──────── RECORDS SHOWN ────────
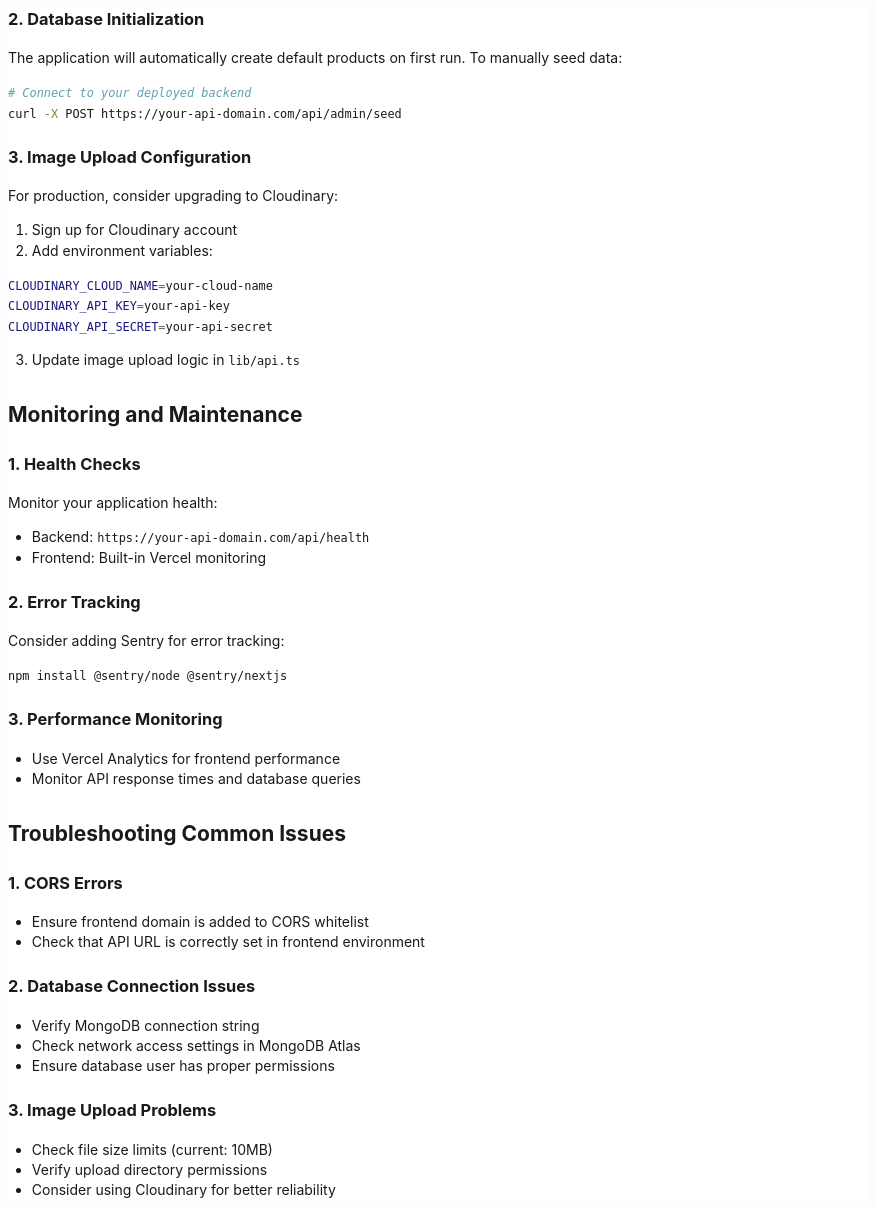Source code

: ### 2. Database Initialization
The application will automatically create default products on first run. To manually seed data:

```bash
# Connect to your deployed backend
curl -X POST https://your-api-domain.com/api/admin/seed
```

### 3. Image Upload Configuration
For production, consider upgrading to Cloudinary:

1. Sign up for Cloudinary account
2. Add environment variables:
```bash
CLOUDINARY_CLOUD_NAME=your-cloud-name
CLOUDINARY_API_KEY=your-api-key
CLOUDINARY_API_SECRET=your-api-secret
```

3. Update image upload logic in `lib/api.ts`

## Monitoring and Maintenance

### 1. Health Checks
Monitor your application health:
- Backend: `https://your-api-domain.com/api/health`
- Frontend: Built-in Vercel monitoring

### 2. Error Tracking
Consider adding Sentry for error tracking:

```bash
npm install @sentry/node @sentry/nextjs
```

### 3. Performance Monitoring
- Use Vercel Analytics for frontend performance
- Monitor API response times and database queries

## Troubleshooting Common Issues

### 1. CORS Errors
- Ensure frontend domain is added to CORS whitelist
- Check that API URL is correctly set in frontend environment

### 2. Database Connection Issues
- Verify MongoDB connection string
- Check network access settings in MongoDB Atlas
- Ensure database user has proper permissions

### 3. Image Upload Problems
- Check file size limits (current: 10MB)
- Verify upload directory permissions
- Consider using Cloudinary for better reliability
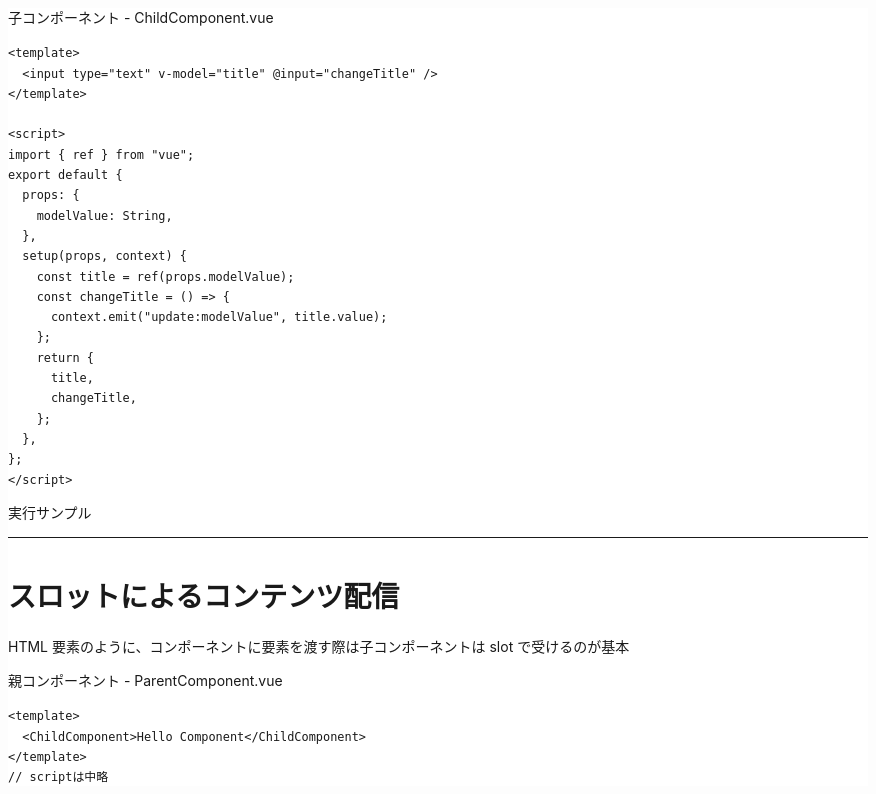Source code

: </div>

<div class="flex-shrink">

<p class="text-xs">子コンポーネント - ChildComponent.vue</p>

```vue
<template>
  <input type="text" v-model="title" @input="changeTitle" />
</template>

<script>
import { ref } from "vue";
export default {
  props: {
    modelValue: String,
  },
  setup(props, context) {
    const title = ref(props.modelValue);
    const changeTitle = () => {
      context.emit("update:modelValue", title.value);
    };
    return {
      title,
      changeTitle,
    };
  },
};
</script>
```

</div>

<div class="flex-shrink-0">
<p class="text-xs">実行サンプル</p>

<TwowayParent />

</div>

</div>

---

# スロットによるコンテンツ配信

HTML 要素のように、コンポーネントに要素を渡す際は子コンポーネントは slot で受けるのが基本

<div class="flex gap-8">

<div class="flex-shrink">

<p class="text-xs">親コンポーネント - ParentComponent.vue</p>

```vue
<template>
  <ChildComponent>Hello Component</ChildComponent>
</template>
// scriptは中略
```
────────
──────── RECORDS SHOWN ────────
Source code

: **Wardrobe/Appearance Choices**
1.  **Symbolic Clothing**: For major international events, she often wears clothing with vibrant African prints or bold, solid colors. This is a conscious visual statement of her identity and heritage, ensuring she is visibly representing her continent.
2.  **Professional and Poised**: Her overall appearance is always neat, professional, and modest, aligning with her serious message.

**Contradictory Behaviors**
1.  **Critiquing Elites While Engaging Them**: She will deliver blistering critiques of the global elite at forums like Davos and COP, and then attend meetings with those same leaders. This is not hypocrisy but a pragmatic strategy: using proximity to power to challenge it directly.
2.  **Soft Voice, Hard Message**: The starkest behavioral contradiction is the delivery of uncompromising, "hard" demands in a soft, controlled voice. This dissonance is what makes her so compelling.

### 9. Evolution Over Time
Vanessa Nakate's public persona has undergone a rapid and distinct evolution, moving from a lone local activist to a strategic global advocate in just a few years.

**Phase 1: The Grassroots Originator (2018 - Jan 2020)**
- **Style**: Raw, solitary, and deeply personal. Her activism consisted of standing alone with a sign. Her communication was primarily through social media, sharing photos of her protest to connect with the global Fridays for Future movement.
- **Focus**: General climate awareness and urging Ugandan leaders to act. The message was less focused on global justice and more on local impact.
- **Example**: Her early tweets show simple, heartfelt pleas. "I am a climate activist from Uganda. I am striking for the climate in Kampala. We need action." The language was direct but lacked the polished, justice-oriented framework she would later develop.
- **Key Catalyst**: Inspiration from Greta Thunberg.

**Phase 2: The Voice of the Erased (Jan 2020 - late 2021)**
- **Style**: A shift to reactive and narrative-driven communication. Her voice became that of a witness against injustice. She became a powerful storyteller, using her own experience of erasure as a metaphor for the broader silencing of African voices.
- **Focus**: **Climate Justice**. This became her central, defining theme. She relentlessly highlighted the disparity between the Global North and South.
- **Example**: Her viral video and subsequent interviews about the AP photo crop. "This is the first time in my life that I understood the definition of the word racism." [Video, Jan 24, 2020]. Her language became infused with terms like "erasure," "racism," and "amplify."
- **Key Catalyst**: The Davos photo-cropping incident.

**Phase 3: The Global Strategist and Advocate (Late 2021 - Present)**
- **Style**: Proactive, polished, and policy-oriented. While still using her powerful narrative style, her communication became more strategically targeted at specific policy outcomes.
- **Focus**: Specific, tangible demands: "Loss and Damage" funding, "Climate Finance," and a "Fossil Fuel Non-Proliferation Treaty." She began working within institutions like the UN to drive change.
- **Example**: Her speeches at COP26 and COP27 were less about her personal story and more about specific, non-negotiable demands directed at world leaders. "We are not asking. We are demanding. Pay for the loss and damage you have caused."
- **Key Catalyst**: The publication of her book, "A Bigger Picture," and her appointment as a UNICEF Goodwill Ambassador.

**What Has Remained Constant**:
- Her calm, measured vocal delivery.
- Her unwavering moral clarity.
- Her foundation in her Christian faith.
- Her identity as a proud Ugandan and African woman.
────────
──────── RECORDS SHOWN ────────
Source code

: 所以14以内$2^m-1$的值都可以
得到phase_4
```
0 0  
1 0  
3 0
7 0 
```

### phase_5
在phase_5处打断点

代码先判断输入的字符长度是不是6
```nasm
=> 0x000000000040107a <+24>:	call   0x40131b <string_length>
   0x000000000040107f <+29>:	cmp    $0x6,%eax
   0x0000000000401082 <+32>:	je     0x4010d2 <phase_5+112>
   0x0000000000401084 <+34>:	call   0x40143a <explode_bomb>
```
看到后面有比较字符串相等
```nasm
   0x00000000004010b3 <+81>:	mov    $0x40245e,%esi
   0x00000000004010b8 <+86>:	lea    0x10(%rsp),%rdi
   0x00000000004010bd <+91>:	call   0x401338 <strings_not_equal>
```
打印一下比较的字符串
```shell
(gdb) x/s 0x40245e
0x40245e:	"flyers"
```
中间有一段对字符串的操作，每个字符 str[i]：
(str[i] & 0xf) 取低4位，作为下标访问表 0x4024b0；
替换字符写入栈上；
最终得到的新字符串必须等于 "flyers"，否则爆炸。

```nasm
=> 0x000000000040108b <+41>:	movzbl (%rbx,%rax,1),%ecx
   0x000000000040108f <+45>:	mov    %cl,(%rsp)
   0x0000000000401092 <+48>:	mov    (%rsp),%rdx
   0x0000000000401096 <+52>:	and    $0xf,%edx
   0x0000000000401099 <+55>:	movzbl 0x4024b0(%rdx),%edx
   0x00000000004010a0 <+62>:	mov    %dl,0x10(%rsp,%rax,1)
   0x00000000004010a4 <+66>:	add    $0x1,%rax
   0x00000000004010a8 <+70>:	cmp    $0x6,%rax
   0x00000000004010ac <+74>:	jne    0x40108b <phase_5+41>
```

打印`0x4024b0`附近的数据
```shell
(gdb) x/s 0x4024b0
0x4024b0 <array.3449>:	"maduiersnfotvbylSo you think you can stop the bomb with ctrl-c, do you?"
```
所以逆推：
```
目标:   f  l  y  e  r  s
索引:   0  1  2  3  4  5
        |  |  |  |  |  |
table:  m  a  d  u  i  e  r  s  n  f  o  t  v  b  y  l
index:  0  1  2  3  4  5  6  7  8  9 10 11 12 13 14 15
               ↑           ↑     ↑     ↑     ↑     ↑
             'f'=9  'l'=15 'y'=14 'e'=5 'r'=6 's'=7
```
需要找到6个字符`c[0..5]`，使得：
────────
Filter the records down to the lines containing the word "that", and copy those.

* _THE COMPLETED TASK_:
- Check that API URL is correctly set in frontend environment
- **Style**: A shift to reactive and narrative-driven communication. Her voice became that of a witness against injustice. She became a powerful storyteller, using her own experience of erasure as a metaphor for the broader silencing of African voices.
- **Example**: Her viral video and subsequent interviews about the AP photo crop. "This is the first time in my life that I understood the definition of the word racism." [Video, Jan 24, 2020]. Her language became infused with terms like "erasure," "racism," and "amplify."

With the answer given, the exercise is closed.